2/13/2013

Announcing ADDI

Async Data Discovery and Interchange (ADDI), but first some background...

This is the first in a series of blog posts chronicling the creation of a new protocol for linking and exchanging data across the digital world. That protocol is called ADDI - Async Data Discovery and Interchange.

Despite many great advances in data interchange protocols our data is still stored in silos. They may be semantic silos, silos with good APIs, or silos in the cloud...but they're still silos. Well, that's if you go by what I mean by a silo. For me a silo is any system whose boundaries are not transparent to the end-user. Ok, they're silos..so what, they work now?

That's just it. They work now. There is an ever-increasing amount of data we have available. Also increasing is the amount of processing that organizations need to do in order to distill knowledge from that data. Also with '* As A Service' models we are becoming more connected in our data flows. Yet many of us are still doing the client-server request-response model.

Some enlightened souls are doing REST, more are doing 'RESTful', whatever that is (see a discussion of the Richardson maturity model of REST systems and why levels 1 and 2 aren't really REST, and Roy Fielding on why REST APIs must be hypertext driven for more). REST is not married to HTTP according to Roy Fielding's REST defining thesis. In practice though it is implemented that way by just about everybody.

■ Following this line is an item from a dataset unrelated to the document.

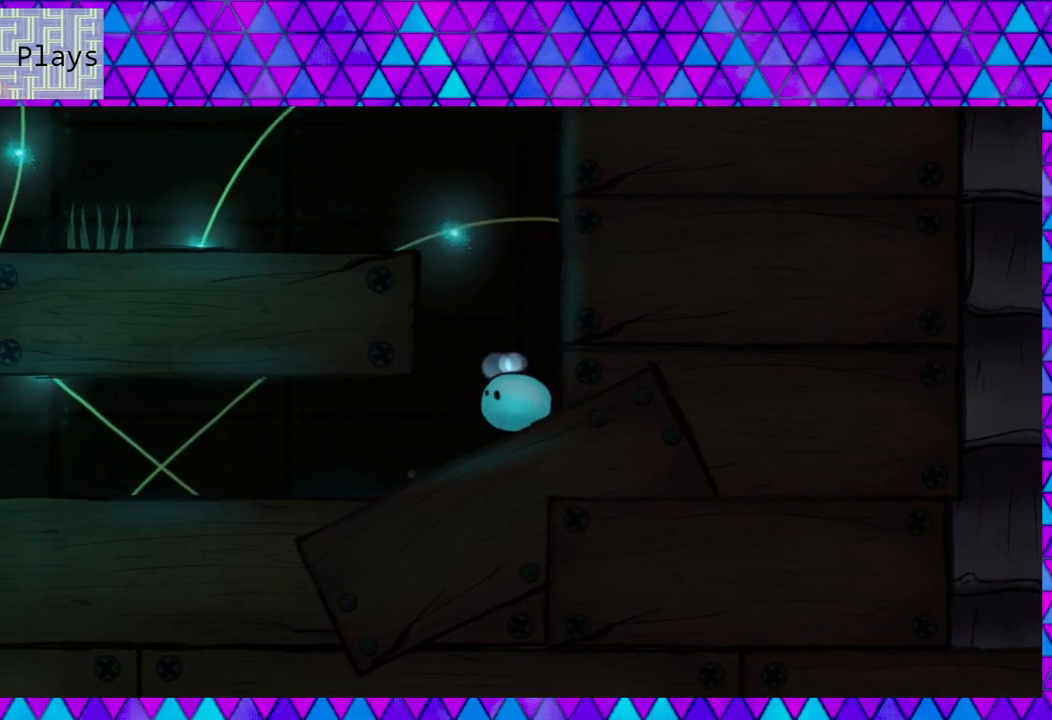
{"buttons": ["B", "DPAD_LEFT"], "right_stick": "center", "events": [[150, "B", "down"]]}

Well, maybe not me..I had to be different and do REST + SPARQL/SPARUL over XMPP (Yes, virginia, it IS more than a chat protocol), but that is the subject of a future blog post. HTTP is great if you are doing synchronous data exchanges.

People have invented all sorts of things to approximate async over HTTP (long-polling, HTTP streaming, Web-sockets), but none of them are really async. By that I mean all of them have two traits:

  1. The protocol is connection-oriented
  2. The protocol simulates async communication between two parties.

To me async data exchange requires at least the following traits:

  1. The protocol is not connection-oriented, or at least does not require it (i.e. the UDP test - can you implement the protocol in UDP without going through hoops to re-invent TCP over UDP?).
  2. The protocol can communicate with N parties, whatever the value of N (implementation limitations not being considered here -i.e., no I have NOT invented a way to communicate with 1 gazillion nodes simultaneously).
  3. Uses exclusively an architectural style derived from the EBI or C2 (mostly as described by fielding), and ideally also derived from the Actor model

Now the REST proponents (I'm one btw, IF the constraints warrant it) might be saying "Pfft..EBI is dead, Roy said so". Well, he makes a good case against EBI and has some good arguments, but things have changed since 2008. Our systems are more networked, languages using the Actor model are routinely handling millions of concurrent requests, and the benefits of graph based models have been shown. Also ADDI data exchanges would be governed by link contracts, with fine grained control on what is shared, what isn't, and event triggering rules.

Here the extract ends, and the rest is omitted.